Model saved as a1_model_artifacts.pkl


## Model Performance Analysis

### Which Algorithm Performs Well? Which Does Not? Why?

Based on the results above:

**Best Performing Algorithm: Random Forest**
- RMSE: 161,104.38
- MAE: 74,376.54

**Second Best: Decision Tree**
- RMSE: 163,670.36
- MAE: 79,301.95

**Worst Performing: Linear Regression**
- RMSE: 194,179.49
- MAE: 83,805.46

### Why Random Forest Performs Best:

1. **Ensemble Method**: Random Forest combines multiple decision trees, reducing overfitting and improving generalization
2. **Handles Non-linearity**: Car prices often have complex, non-linear relationships with features (age, mileage, brand)
3. **Feature Interactions**: Can capture interactions between features (e.g., luxury brand + low mileage = higher price)
4. **Robust to Outliers**: Averaging multiple trees makes it less sensitive to outliers
5. **Handles Mixed Data Types**: Works well with both numerical (year, mileage) and categorical (fuel type, brand) features

### Why Linear Regression Performs Poorly:

1. **Assumes Linear Relationships**: Car price relationships are often non-linear (depreciation curves)
2. **Limited Feature Interactions**: Cannot capture complex interactions between features
3. **Sensitive to Outliers**: Luxury cars or very old cars can skew the linear model
4. **Categorical Encoding Impact**: One-hot encoded categorical features may not fit linear assumptions well

The Random Forest model will be used for deployment as it provides the best balance of accuracy and robustness.

## Deployment - Dash Web Application

The trained Random Forest model has been deployed as a web application using Dash by Plotly.

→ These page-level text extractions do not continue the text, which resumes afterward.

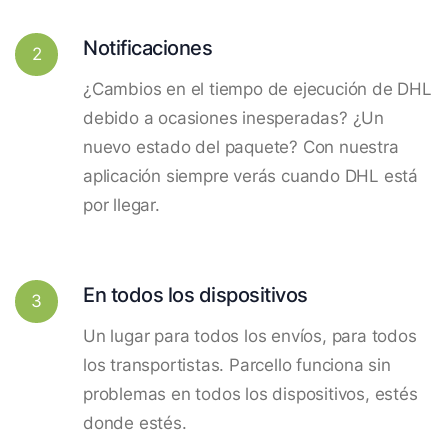
Notificaciones
2
¿Cambios en el tiempo de ejecución de DHL
debido a ocasiones inesperadas? ¿Un
nuevo estado del paquete? Con nuestra
aplicación siempre verás cuando DHL está
por llegar.
En todos los dispositivos
3
Un lugar para todos los envíos, para todos
los transportistas. Parcello funciona sin
problemas en todos los dispositivos, estés
donde estés.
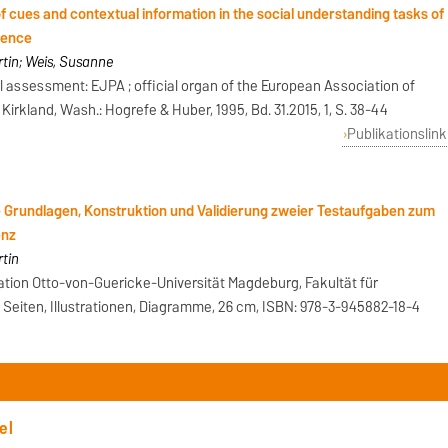
of cues and contextual information in the social understanding tasks of
igence
tin; Weis, Susanne
l assessment: EJPA ; official organ of the European Association of
rkland, Wash.: Hogrefe & Huber, 1995, Bd. 31.2015, 1, S. 38-44
Publikationslink
e Grundlagen, Konstruktion und Validierung zweier Testaufgaben zum
enz
tin
tation Otto-von-Guericke-Universität Magdeburg, Fakultät für
Seiten, Illustrationen, Diagramme, 26 cm, ISBN: 978-3-945882-18-4
el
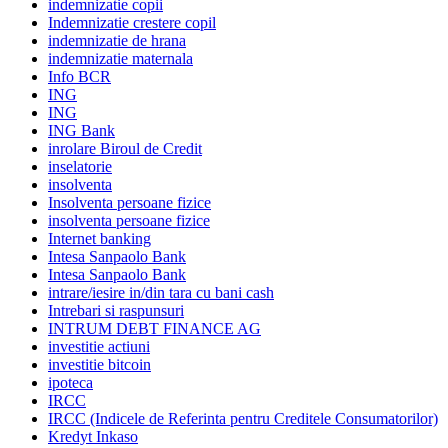
indemnizatie copii
Indemnizatie crestere copil
indemnizatie de hrana
indemnizatie maternala
Info BCR
ING
ING
ING Bank
inrolare Biroul de Credit
inselatorie
insolventa
Insolventa persoane fizice
insolventa persoane fizice
Internet banking
Intesa Sanpaolo Bank
Intesa Sanpaolo Bank
intrare/iesire in/din tara cu bani cash
Intrebari si raspunsuri
INTRUM DEBT FINANCE AG
investitie actiuni
investitie bitcoin
ipoteca
IRCC
IRCC (Indicele de Referinta pentru Creditele Consumatorilor)
Kredyt Inkaso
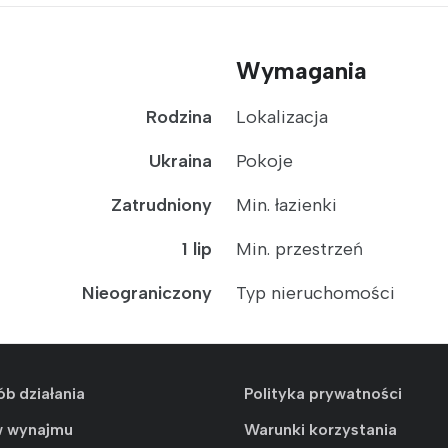
Wymagania
Rodzina
Lokalizacja
Ukraina
Pokoje
Zatrudniony
Min. łazienki
1 lip
Min. przestrzeń
Nieograniczony
Typ nieruchomości
ób działania
Polityka prywatności
w wynajmu
Warunki korzystania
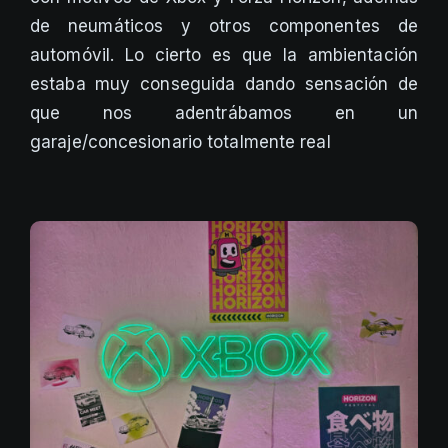
de neumáticos y otros componentes de
automóvil. Lo cierto es que la ambientación
estaba muy conseguida dando sensación de
que nos adentrábamos en un
garaje/concesionario totalmente real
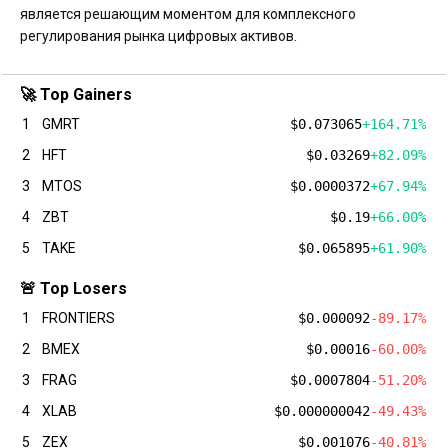
является решающим моментом для комплексного
регулирования рынка цифровых активов.
🚀 Top Gainers
1
GMRT
$0.073065
+164.71%
2
HFT
$0.03269
+82.09%
3
MTOS
$0.0000372
+67.94%
4
ZBT
$0.19
+66.00%
5
TAKE
$0.065895
+61.90%
🚨 Top Losers
1
FRONTIERS
$0.000092
-89.17%
2
BMEX
$0.00016
-60.00%
3
FRAG
$0.0007804
-51.20%
4
XLAB
$0.000000042
-49.43%
5
ZEX
$0.001076
-40.81%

The application provides:

### Features:
1. **User-friendly Interface**: Clean, responsive web form for inputting car details
2. **Smart Input Handling**: Required fields (Year, KM Driven) and optional fields with defaults
3. **Missing Value Imputation**: Automatically handles missing values using the same imputation strategy from training
4. **Real-time Predictions**: Instant price predictions when user clicks "Predict Price"
5. **Error Handling**: Validates inputs and provides helpful error messages

### Application Structure:
```
app/
├── Dockerfile              # Docker configuration for containerization
├── docker-compose.yaml     # Docker Compose for easy deployment
├── requirements.txt        # Python dependencies
└── code/
    ├── app.py             # Main Dash application
    └── best_model.joblib  # Trained Random Forest model
```

### How to Run Locally:

#### Option 1: Direct Python Execution
```bash
cd app/code
python app.py
```
Then visit: http://localhost:8050

#### Option 2: Docker (Recommended for Production)
```bash
cd app
docker-compose up --build
```
Then visit: http://localhost:8050

### User Workflow:
1. User visits the web application
2. Reads instructions on how the prediction works
3. Fills out the car details form (required: Year, KM Driven)
4. Clicks "Predict Price" button
5. Receives instant price prediction with confidence information

The application handles missing values automatically using the same imputation techniques learned during model training, ensuring consistent and reliable predictions.